We are delighted to be returning to Somerset House for the 2022 edition of Collect.
25-27 February 2022 (previews 23-24 February)
Four artists make work in response to the iconic Somerset House. Originally built as a glamorous, palatial building for Edward Seymour the Duke of Somerset in 1547, Somerset House has had many occupants; from exiled Queens and parliament offices to art galleries.
The Queens of Somerset House by Alice Kettle
From the mid 16th Century to the beginning of the 18th Century Somerst House housed the often foreign born wives of various British Kings, seen below in order:
The Queens included Elizabeth I (reign 1558 – 1603) daughter of Henry VIII and Anne Boleyn, who establishment the English Protestant church and is sometimes referred to as the Virgin Queen.
Anne of Denmark (1574-1619). Following James I’s accession to the English throne in 1603, the next Royal resident was his wife, Anne of Denmark. She lived briefly in Greenwich Palace before moving to Somerset House. Renamed Denmark House in her honour, she commissioned Inigo Jones and others to undertake a huge number of additions and improvements, including terracing of the garden and the introduction of an orangery. This resonated with Kettle whose recent work has been preoccupied by a newly planted garden that she watched grow over many months of working from home in 2020.
Henrietta Maria of France (1609-1669) wife of Charles I, who although modest externally, opened the most elaborate Roman Catholic chapel in a particularly grand ceremony in 1636.
Catherine of Braganza (1638-1705) wife of Charles II, who commissioned a refurbishment by Christopher Wren and opened the River Terrace to the public, then painted by Canaletto twice in c1750.
The Somerset Series by Cecilia Charlton
Cecilia focused on the material qualities found at Somerset House --- the River Thames, sandstone and architecture, and celestial bodies. As generations of people have come and gone, the water of the Thames, the stone of the building and the sun/moon have remained constant.
Eddy, river and eddy, staircase focus on the idea of eddies, or a circular movement of water causing a small whirlpool. This is an attribute along the edges of rivers. The Nelson & Stamp Staircases (historical elements of Somerset House) strike Charlton as eddies that we create as people.
The rise and fall pair of works is creating a correlation between the arches you pass under as you enter the Somerset House courtyard and the daily rise and fall of the tidal Thames. How we are affected by these rhythms when we visit Somerset House. While one is comprised of liquid and the other a solid, one is a natural formation and the other human-made, they both arrive at a balance, a sense of repetition.
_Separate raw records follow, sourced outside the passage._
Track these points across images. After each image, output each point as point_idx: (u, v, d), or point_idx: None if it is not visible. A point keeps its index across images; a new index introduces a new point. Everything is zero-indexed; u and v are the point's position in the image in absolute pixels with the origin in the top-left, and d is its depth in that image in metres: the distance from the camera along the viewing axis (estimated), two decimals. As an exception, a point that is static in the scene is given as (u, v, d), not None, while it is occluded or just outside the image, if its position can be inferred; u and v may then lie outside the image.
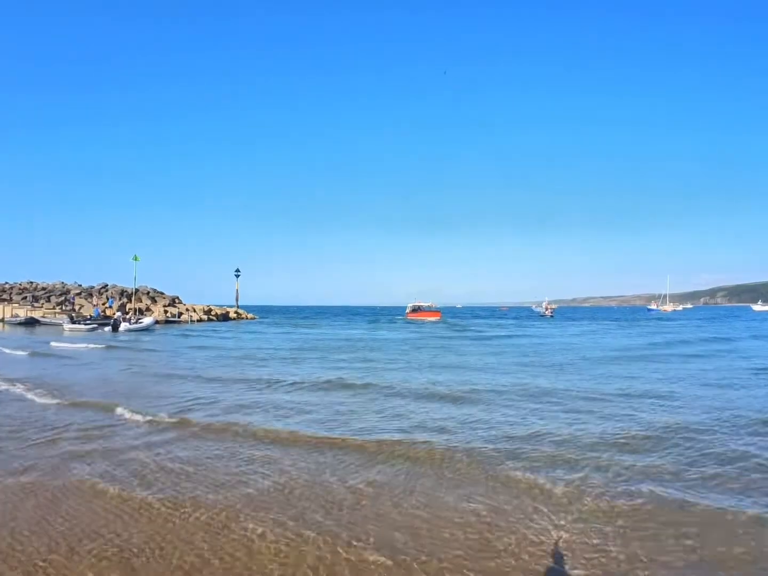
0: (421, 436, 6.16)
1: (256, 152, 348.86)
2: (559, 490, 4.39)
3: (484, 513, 3.94)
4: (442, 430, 6.57)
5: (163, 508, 4.03)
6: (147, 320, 32.86)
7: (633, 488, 4.43)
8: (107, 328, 29.75)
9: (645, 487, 4.44)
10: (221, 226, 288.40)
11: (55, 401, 8.51)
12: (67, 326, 30.11)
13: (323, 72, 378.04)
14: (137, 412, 7.44)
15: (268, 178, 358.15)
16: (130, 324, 30.53)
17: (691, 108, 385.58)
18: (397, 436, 6.18)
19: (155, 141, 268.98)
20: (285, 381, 10.64)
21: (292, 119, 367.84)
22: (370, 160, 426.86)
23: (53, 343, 19.53)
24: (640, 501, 4.16)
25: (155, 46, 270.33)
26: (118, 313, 33.15)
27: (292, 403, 8.46)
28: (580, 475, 4.80)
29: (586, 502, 4.14)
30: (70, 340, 21.65)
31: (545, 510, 3.98)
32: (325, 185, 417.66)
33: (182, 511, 3.99)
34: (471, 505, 4.13)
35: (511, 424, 6.83)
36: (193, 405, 8.26)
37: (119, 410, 7.65)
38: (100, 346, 18.02)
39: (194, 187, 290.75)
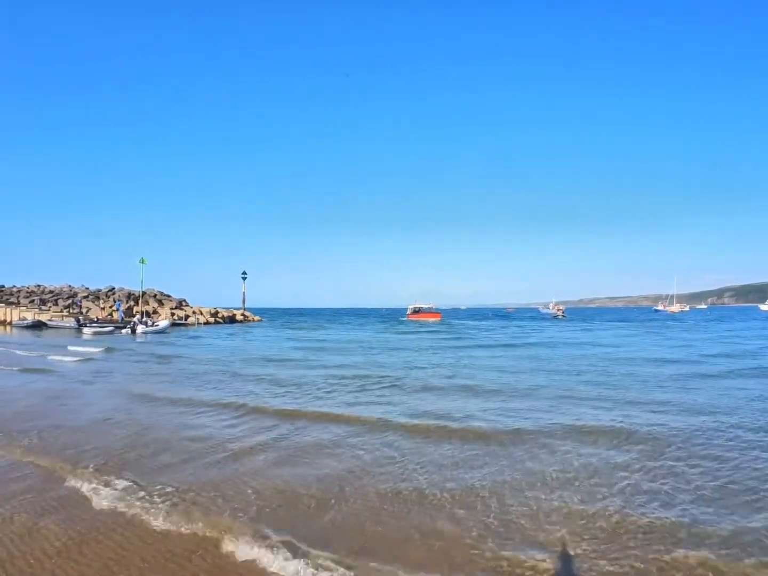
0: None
1: (256, 153, 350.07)
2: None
3: None
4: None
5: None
6: (162, 323, 34.71)
7: None
8: (125, 330, 31.83)
9: None
10: (226, 228, 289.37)
11: None
12: (87, 329, 31.43)
13: (323, 72, 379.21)
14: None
15: (269, 179, 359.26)
16: (146, 327, 32.15)
17: (691, 108, 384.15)
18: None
19: (157, 142, 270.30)
20: (249, 405, 8.61)
21: (293, 120, 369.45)
22: (371, 160, 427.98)
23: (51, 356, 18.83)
24: None
25: (155, 46, 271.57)
26: (137, 317, 34.73)
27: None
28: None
29: None
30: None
31: None
32: (327, 186, 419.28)
33: None
34: None
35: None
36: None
37: None
38: (74, 359, 16.39)
39: (197, 188, 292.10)
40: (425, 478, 4.93)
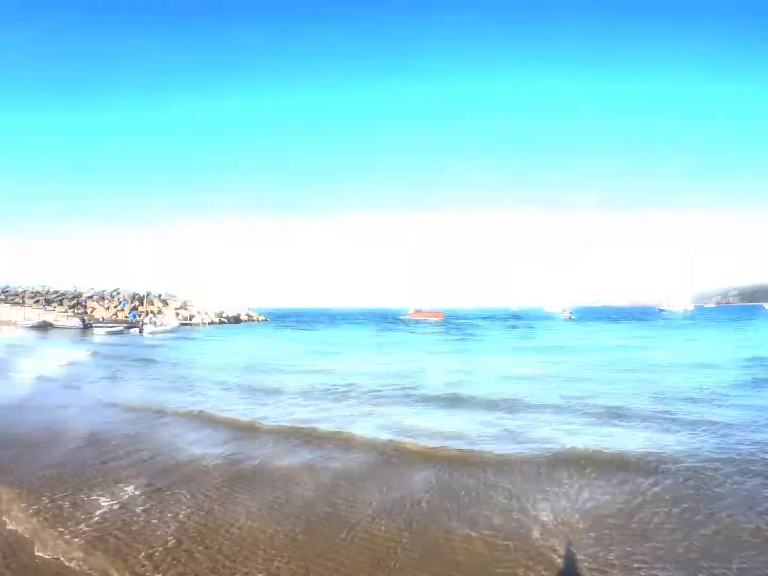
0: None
1: (256, 153, 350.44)
2: None
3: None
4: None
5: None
6: (171, 323, 35.22)
7: None
8: (133, 330, 32.03)
9: None
10: (227, 228, 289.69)
11: None
12: (99, 329, 31.78)
13: (323, 72, 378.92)
14: None
15: (269, 179, 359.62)
16: (155, 327, 32.33)
17: (691, 108, 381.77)
18: None
19: (158, 141, 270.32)
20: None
21: (293, 120, 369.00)
22: (371, 160, 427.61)
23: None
24: None
25: (156, 46, 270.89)
26: (149, 317, 35.07)
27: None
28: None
29: None
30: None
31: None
32: (330, 186, 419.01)
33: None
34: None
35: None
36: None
37: None
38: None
39: (199, 188, 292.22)
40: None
Still Life II by Claire Curneen
Claire Curneen is one of Ireland and Britain’s most esteemed sculptural ceramicists. Her works are in major public collections in Britain and abroad. She is known for her affecting standing figures, pinched by hand in white porcelain, sometimes with a wild array of blue and white or gold glazing.
For Collect, Claire makes a new piece that references the fragility of life, a figurative sculpture which explores the human body in a miraculous state of change. In Still Life II, the figure erupts with a covering of flowers, which burst into life and overwhelm the figure beneath.
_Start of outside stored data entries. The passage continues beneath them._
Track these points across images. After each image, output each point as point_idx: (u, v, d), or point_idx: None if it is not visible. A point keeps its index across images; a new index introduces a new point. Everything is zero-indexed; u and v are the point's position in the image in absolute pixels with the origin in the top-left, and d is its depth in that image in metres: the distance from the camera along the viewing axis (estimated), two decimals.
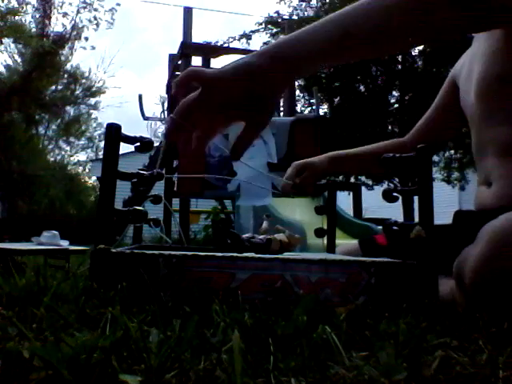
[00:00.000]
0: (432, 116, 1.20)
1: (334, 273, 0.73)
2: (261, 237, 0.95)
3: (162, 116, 3.95)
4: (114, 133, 0.78)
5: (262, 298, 0.69)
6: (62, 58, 13.83)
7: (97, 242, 0.74)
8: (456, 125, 1.16)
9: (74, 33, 13.69)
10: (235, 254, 0.78)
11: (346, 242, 1.37)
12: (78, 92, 14.88)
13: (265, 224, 1.09)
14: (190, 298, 0.67)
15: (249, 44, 8.93)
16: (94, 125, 17.56)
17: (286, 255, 0.84)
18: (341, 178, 7.02)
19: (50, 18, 13.49)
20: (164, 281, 0.71)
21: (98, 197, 0.78)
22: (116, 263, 0.72)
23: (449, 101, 1.14)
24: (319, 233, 1.16)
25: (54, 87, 14.11)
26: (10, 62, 13.58)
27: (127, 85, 39.60)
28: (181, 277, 0.71)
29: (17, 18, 12.15)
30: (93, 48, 14.86)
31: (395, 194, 0.84)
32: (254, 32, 8.92)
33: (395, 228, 0.79)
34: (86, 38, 13.82)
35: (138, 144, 0.83)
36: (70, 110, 15.34)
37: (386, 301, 0.71)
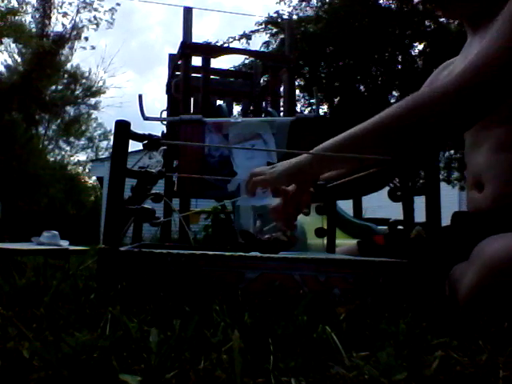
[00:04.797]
0: None
1: (343, 273, 0.73)
2: (267, 236, 0.95)
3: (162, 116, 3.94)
4: (122, 130, 0.78)
5: (267, 298, 0.69)
6: (62, 58, 13.85)
7: (105, 240, 0.73)
8: None
9: (74, 33, 13.71)
10: (244, 254, 0.78)
11: (346, 242, 1.37)
12: (78, 92, 14.90)
13: (258, 223, 1.09)
14: (195, 297, 0.67)
15: (249, 44, 8.92)
16: (94, 125, 17.60)
17: (294, 255, 0.83)
18: None
19: (50, 18, 13.52)
20: (172, 280, 0.71)
21: (107, 194, 0.77)
22: (124, 262, 0.72)
23: None
24: (319, 233, 1.16)
25: (54, 87, 14.12)
26: (10, 61, 13.60)
27: (127, 85, 39.60)
28: (189, 276, 0.71)
29: (17, 18, 12.14)
30: (93, 48, 14.92)
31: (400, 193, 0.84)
32: (253, 32, 8.90)
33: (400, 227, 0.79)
34: (86, 38, 13.85)
35: (146, 142, 0.82)
36: (70, 110, 15.36)
37: (392, 301, 0.71)
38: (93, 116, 16.96)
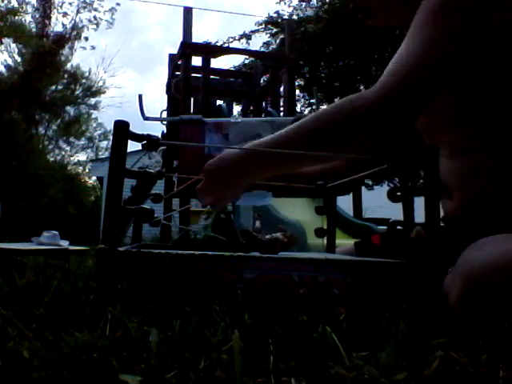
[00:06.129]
0: None
1: (342, 273, 0.73)
2: (267, 236, 0.95)
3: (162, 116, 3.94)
4: (122, 130, 0.78)
5: (266, 298, 0.69)
6: (62, 58, 13.84)
7: (104, 240, 0.73)
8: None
9: (74, 33, 13.70)
10: (243, 254, 0.78)
11: (345, 243, 1.37)
12: (77, 92, 14.90)
13: (257, 223, 1.09)
14: (195, 298, 0.67)
15: (249, 44, 8.94)
16: (94, 125, 17.58)
17: (293, 255, 0.83)
18: None
19: (50, 17, 13.51)
20: (171, 280, 0.71)
21: (106, 195, 0.77)
22: (122, 262, 0.72)
23: None
24: (319, 233, 1.16)
25: (54, 87, 14.11)
26: (10, 61, 13.60)
27: (127, 84, 39.62)
28: (188, 276, 0.71)
29: (17, 17, 12.15)
30: (93, 48, 14.92)
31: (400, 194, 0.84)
32: (254, 32, 8.91)
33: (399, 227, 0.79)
34: (86, 38, 13.84)
35: (145, 142, 0.83)
36: (70, 110, 15.36)
37: (392, 301, 0.71)
38: (93, 116, 16.96)
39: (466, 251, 0.73)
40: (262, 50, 8.37)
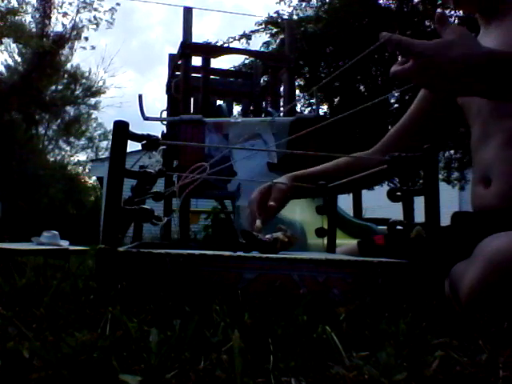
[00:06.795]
0: (403, 127, 1.15)
1: (341, 273, 0.73)
2: (267, 236, 0.95)
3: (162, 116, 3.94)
4: (121, 130, 0.78)
5: (266, 298, 0.69)
6: (62, 58, 13.83)
7: (104, 240, 0.73)
8: (428, 133, 1.10)
9: (74, 33, 13.69)
10: (243, 254, 0.78)
11: (346, 242, 1.37)
12: (77, 92, 14.88)
13: (258, 222, 1.09)
14: (195, 298, 0.67)
15: (249, 44, 8.94)
16: (94, 125, 17.58)
17: (293, 255, 0.83)
18: None
19: (50, 17, 13.49)
20: (171, 280, 0.71)
21: (106, 195, 0.77)
22: (122, 262, 0.72)
23: (426, 108, 1.10)
24: (320, 233, 1.16)
25: (54, 87, 14.10)
26: (10, 61, 13.59)
27: (128, 84, 39.61)
28: (187, 276, 0.71)
29: (17, 17, 12.14)
30: (93, 48, 14.87)
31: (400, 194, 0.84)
32: (254, 32, 8.91)
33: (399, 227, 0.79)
34: (86, 38, 13.82)
35: (145, 142, 0.82)
36: (70, 110, 15.34)
37: (392, 301, 0.70)
38: (93, 116, 16.96)
39: (485, 240, 0.71)
40: (262, 50, 8.36)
The Thames Series by Chris Keenan
Chris Keenan is an internationally recognised ceramicist specialising in the exclusive use of Limoges porcelain having trained as an apprentice under Edmund de Waal. For Collect, Keenan has created ‘Thames’ - a series of porcelain pots in celadon and tenmoku underglaze that delicately carry the course of the familiar river, plotting its points, twists and turns, ebbs and flows from start to finish. The result is an extremely delicate representation of a body of water that has played such a vital role and reference point in the history of London, as well as offering up its banks as a home to many notable historical landmarks including of course, the iconic Somerset House.
The Office Series by Carina Ciscato
Carina Ciscato is a Brazilian potter from Sao Paulo, who has studied ceramics in Europe, USA and South America. She has lived and worked in London since 1999 and has works within public collections at the Victoria & Albert museum, London, The Devonshire Collection, Chatsworth and The Pallant House Gallery in Chichester.
For Collect, Ciscato has created ‘The Office Series’ a collection of porcelain pieces inspired by the work of William Chambers whose task it was to house the numerous offices within the original footprint of the old palace designed by Inigo Jones. Chambers was influenced by Palladian architecture which follows the principle of Vitruvius, a classical Roman architecture based on mathematical proportions. Ciscato has taken the perfect cube dimensions originally used by Inigo Jones and transposed them into a perfect cylinder. From there she has created 14 individual cylinders to represent the original 14 offices in situ. Each individual cylinder has been worked to create a unique, symmetrical shape and form whilst also exploring the relationship of scale and hierarchy of the original office spaces at Somerset House.